Lees eerst deel 1, deel 2 en deel 3.
“Hee!” hoorde ik achter me toen we terugliepen van het zwembad naar de caravan. Het was mijn broertje Roland van negen. “Wat waren jullie nou aan het doen in het kleedhokje?” vroeg hij.
“Hoezo, niks bijzonders. Gewoon afdrogen en omkleden,” reageerde ik.
“Ja… nou… okee…” Ik zag dat hij twijfelde over wat hij moest zeggen. Hij kwam moeilijk uit zijn woorden.
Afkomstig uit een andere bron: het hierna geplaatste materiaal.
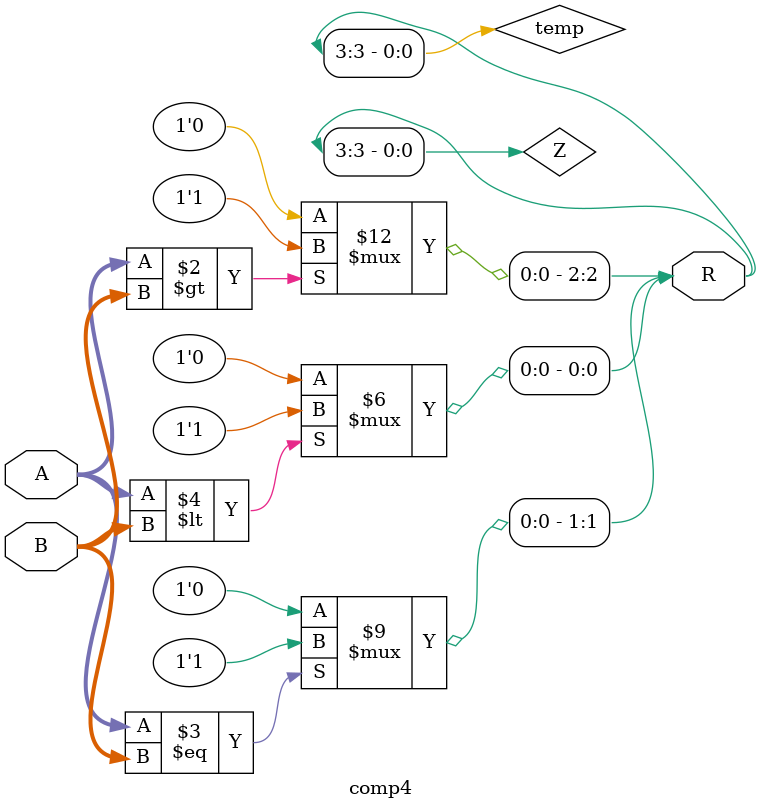
<source format=v>
module comp4 (R,A,B);
	input [3:0] A, B;
	output [3:0] R;
	reg [3:0] R;
	wire temp;
	
	assign temp= Z;
	
	always @(*)
	begin
		if(A > B)
			R[2] = 1;
		else
			R[2] = 0;
		if(A == B)
			R[1] = 1;
		else
			R[1] = 0;
		if(A < B)
			R[0] = 1;
		else
			R[0] = 0;
		R[3] <= temp;
	end
endmodule
</source>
Wat zou hij weten?
“Ik weet heus wel wat jullie écht deden!” zei hij en hij keek erbij alsof hij er zelf van schrok. Hij wou gauw doorlopen.
“Hee, wacht eens!” riep ik. “Wat deden we dan?” Ik wilde weten of hij het echt snapte. Hij was tenslotte nog maar negen.
“Ja, pfff, dat weet je zelf wel.”
“Okee, maar hoe weet jij dat dan?” We begonnen iets langzamer te lopen zodat onze nichtjes ons niet konden horen.
“Dat mag… dat kan ik niet zeggen. Ik weet het gewoon.” zei Roland heel cryptisch. Ik begon te vermoeden dat mama en Roland inderdaad net zo’n geheimpje hadden als ik en papa. “Maar,” ging Roland verder, “hoe…? En met zijn drieën tegelijk? En ik dacht dat ze zo van de kerk zijn enzo…” Roland was duidelijk over zijn verlegenheid heen en leek nu meer hardop te denken dan dat hij nog met mij in gesprek was.
“Tsja, misschien moet je ook eens wat vaker met je nichtjes spelen. Het is leuker dan je denkt!” Zei ik en ik rende naar de meisjes toe die inmiddels een stuk voor ons liepen. Toen ik achterom keek, zag ik Roland met een verbaasd gezicht naar ons kijken.